Islamophobie. La fabrique d’un soupçon

L’ouvrage de Hamza Esmili, érudit et percutant, offre une réponse rare et salutaire à la stigmatisation des musulmans en France. Face à l’actualité marquée par une offensive islamophobe du pouvoir contre le prétendu « entrisme » des Frères musulmans, sa réflexion est essentielle.

Deux femmes en profil, voilées, devant un fond fleuri en noir et blanc.
Arwa Abouon (1982 - 2020), Generation series (détail) 2007
Arwa Abouon

Hamza Esmili, chercheur à l’Université libre de Bruxelles, s’intéresse dans ses travaux scientifiques au réinvestissement de la tradition islamique par les immigrés et leurs enfants en France. Dans La cité des musulmans publié ce printemps, il fait un léger pas de côté et se penche sur les formes de discriminations subies par les musulmans et sur la mise en place, à travers des politiques publiques et des discours, de l’islamophobie en France.

À travers une approche d’abord chronologique, l’auteur présente les mécanismes d’élaboration des discours discriminants à l’égard d’une pratique religieuse considérée comme indésirable. Il pointe notamment la convergence entre la stigmatisation des populations issues de l’immigration post-coloniale et un rapport défiant à la piété et à certaines formes de solidarité qui s’est structurée au fil de l’histoire.

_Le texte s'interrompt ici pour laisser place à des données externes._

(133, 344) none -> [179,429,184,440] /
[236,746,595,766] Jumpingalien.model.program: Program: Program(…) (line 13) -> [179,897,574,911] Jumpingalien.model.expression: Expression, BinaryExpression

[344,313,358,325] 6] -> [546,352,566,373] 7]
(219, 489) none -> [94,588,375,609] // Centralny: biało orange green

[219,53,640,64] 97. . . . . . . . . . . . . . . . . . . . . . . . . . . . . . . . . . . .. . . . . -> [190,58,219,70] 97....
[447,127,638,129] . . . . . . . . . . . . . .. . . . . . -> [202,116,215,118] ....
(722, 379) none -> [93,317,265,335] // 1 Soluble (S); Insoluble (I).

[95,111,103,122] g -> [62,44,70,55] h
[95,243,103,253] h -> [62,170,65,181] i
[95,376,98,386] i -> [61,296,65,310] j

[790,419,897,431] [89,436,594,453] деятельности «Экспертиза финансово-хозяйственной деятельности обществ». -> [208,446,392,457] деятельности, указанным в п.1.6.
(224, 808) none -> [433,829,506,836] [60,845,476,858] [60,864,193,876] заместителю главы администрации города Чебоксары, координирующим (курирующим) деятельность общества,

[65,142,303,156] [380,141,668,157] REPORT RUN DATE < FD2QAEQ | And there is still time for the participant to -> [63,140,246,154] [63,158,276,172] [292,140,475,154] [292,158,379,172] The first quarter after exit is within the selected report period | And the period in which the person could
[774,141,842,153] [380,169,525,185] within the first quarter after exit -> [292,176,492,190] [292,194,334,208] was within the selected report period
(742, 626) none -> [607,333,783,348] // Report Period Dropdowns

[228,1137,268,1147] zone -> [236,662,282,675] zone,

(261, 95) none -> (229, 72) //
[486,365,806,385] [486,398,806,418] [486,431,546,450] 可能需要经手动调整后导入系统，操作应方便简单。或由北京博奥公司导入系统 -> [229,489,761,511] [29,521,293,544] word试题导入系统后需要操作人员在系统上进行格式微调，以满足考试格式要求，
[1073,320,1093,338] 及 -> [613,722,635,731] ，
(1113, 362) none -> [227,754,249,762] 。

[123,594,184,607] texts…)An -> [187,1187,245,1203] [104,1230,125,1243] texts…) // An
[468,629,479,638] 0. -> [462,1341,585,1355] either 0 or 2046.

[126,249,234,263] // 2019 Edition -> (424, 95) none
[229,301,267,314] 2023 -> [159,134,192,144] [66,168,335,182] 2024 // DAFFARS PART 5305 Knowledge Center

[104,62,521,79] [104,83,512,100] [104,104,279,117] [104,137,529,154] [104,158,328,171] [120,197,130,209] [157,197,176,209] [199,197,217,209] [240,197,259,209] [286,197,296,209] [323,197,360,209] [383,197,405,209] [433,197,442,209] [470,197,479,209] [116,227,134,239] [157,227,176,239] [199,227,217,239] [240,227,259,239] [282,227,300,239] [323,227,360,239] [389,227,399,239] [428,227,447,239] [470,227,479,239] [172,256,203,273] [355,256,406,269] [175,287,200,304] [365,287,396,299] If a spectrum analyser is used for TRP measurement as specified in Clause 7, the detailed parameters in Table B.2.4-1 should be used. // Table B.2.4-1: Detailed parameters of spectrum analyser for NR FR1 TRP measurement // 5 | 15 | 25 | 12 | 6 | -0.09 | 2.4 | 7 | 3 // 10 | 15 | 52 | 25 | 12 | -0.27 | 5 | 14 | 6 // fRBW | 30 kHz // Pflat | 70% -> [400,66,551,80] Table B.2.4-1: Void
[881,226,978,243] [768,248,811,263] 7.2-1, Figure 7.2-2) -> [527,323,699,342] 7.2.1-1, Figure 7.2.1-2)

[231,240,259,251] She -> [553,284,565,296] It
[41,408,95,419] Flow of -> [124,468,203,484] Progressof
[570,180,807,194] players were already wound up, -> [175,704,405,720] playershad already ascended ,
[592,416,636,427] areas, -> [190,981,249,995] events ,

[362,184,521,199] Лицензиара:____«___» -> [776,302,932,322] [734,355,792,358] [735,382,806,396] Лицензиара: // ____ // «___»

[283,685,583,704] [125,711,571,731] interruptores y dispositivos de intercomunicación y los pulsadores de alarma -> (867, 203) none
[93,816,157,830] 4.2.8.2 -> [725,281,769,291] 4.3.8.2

En complément de textes parus depuis deux décennies, tels ceux fondateurs de Vincent Geisser (La Nouvelle islamophobie, La Découverte, 2003), Thomas Deltombe (L’Islam imaginaire, La Découverte, 2005) puis Marwan Mohammed et Abdellali Hajjat (Islamophobie : Comment les élites françaises fabriquent le "problème musulman", La Découverte, 2013), il met à jour la réflexion si malhonnêtement contestée dans l’espace médiatique et politique dominant. La séquence qui a suivi l’assassinat islamophobe d’Aboubakar Cissé dans une mosquée du Gard le 25 avril 2025 est la patente illustration de l’incapacité de bien des décideurs à intégrer la réalité concrète des violences et discriminations subies par celles et ceux qui sont liés à l’islam en France.

Hamza Esmili conceptualise ce qu’il désigne comme une « collision historique se figurant en problème musulman », soit entre « une invitation à la piété » portée par des musulmans d’une part, et d’autre part, « une société globale » française rétive à la perpétuation ou la réinvention de « liens de filiation » perçus comme communautaires. Le propos s’appuie sur une subtile réflexion philosophique et fait appel à la succession de débats, lois et décisions, jusqu’à celle récente sur le « séparatisme islamiste » en 2020-2021 qui sert à étendre toujours plus les pratiques d’exclusion. Nulle doute que les termes du débat lancé en mai 2025 avec la publication d’un rapport sur les Frères musulmans en France donnent du crédit à la thèse défendue par l’ouvrage.

Pile, je gagne, face tu perds

Les rengaines et obsessions du ministre Bruno Retailleau, de la chercheuse Florence Bergeaud-Blackler ou du polémiste Éric Zemmour, leurs mensonges, excès et raccourcis, s’inscrivent dans une démarche qui s’est patiemment construite depuis les années 1980, et qui se reconfigure à chaque fois en mobilisant de nouveaux mots et concepts. À propos du « séparatisme » qui a un temps fait florès, l’auteur relève avec une grande justesse combien celui-ci construit une thèse qui confine au complotisme :

La condition collective des immigrés et de leurs enfants en cité est constituée en sécession territoriale, tandis que le procès d’intégration sociale en leur sein est traduit en entrisme.

Pile, je gagne, face tu perds !

La réflexion de l’ouvrage ne se limite pas uniquement aux modes de construction de cette singulière islamophobie française. Dans un second temps, Hamza Esmili s’intéresse en effet aux modalités par lesquelles, celles et ceux qui sont les cibles de ces discours, s’en démarquent, à travers une « réaffiliation religieuse » accomplie « solidairement », c’est-à-dire par les immigrés et leurs enfants eux-mêmes, au plus près de leur expérience. À travers le champ associatif ou les modalités locales de financement des mosquées se jouent des pratiques qui ne sont pas seulement réactives, mais plutôt le fruit d’une crise qui est collective, ancrée dans le contexte contemporain.

La prise en compte des apports de la sociologie des migrations et du champ des sciences sociales des religions, notamment pour réfléchir aux phénomènes de violence dite « djihadiste », se révèle ici tout particulièrement pertinente. La prose est certes parfois ardue, mais toujours incisive et efficace, faisant de La cité des musulmans une contribution indéniablement judicieuse.